There are more consumer goods being transported in single parcel shipments now due to the rise in e-commerce, which has led to an increase of landfill as a result of the widespread use of single-use plastics. Tape supplier tesa is actively working to help ease these pressures.
According to Australia Post, more packaging is arriving on doorsteps across the nation with extended lockdowns and parcel volumes hitting heights not seen since Christmas last year.
More than 9 million Australians shopped online in the past financial year, with Australia Post’s 2021 Inside Online Shopping eCommerce report revealing almost 32 per cent growth year-on-year to June 2021.
In terms of single-use plastic packaging tape, it is estimated that each year we consume 915 billion metres globally, which is equivalent to traveling from Earth to Mars twice over.
tesa is one of the world’s leading manufacturers of adhesive solutions, developing innovative adhesive tapes and self-adhesive system solutions for various industries, commercial customers and consumers. Its latest offering includes packaging tapes made with paper from well-managed, responsible sources, and bio-based materials.
First up, the tesa 60400 is the first bio-based tape in its range, and is almost entirely made from renewable feedstocks.
The backing material chosen for this tape is PLA, and the bio-plastic material is made from annually renewable, plant-based materials such as corn starch, tapioca roots and sugarcane.

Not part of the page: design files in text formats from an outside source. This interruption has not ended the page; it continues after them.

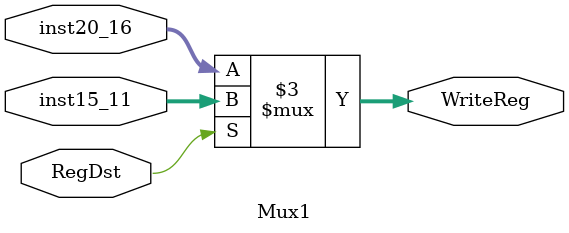
<source format=v>
module Mux1(inst20_16, inst15_11, RegDst, WriteReg);

	input [4:0] inst20_16;
	input [4:0] inst15_11;
	input RegDst;
	
	output reg [4:0] WriteReg;

	always @(*) begin
        if (RegDst)
            WriteReg = inst15_11;
        else
            WriteReg = inst20_16;
    end
endmodule


</source>
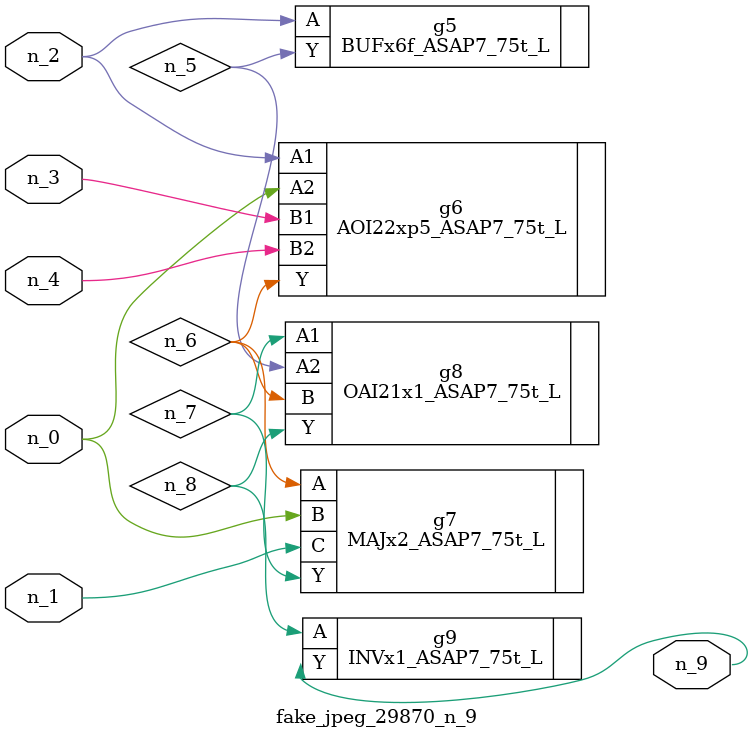
<source format=v>
module fake_jpeg_29870_n_9 (n_3, n_2, n_1, n_0, n_4, n_9);

input n_3;
input n_2;
input n_1;
input n_0;
input n_4;

output n_9;

wire n_8;
wire n_6;
wire n_5;
wire n_7;

BUFx6f_ASAP7_75t_L g5 ( 
.A(n_2),
.Y(n_5)
);

AOI22xp5_ASAP7_75t_L g6 ( 
.A1(n_2),
.A2(n_0),
.B1(n_3),
.B2(n_4),
.Y(n_6)
);

MAJx2_ASAP7_75t_L g7 ( 
.A(n_6),
.B(n_0),
.C(n_1),
.Y(n_7)
);

OAI21x1_ASAP7_75t_L g8 ( 
.A1(n_7),
.A2(n_5),
.B(n_6),
.Y(n_8)
);

INVx1_ASAP7_75t_L g9 ( 
.A(n_8),
.Y(n_9)
);


endmodule
</source>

In addition to natural rubber, a natural-based resin is also used, which almost completely replaces the use of petroleum-based materials. Combined with the backing material, the tesa 60400 has a total bio-carbon content of 98 per cent.
Another sustainable product in the tesa range is the 4713, which is a paper tape made from controlled and responsible sources, and can be disposed together with the cardboard without disturbing the recycling process.
Moving forward, tesa’s sustainability goals will see it double the number of sustainable products in the range, halve CO2 emissions, and source 80 per cent of materials from certified and sustainable suppliers by 2025.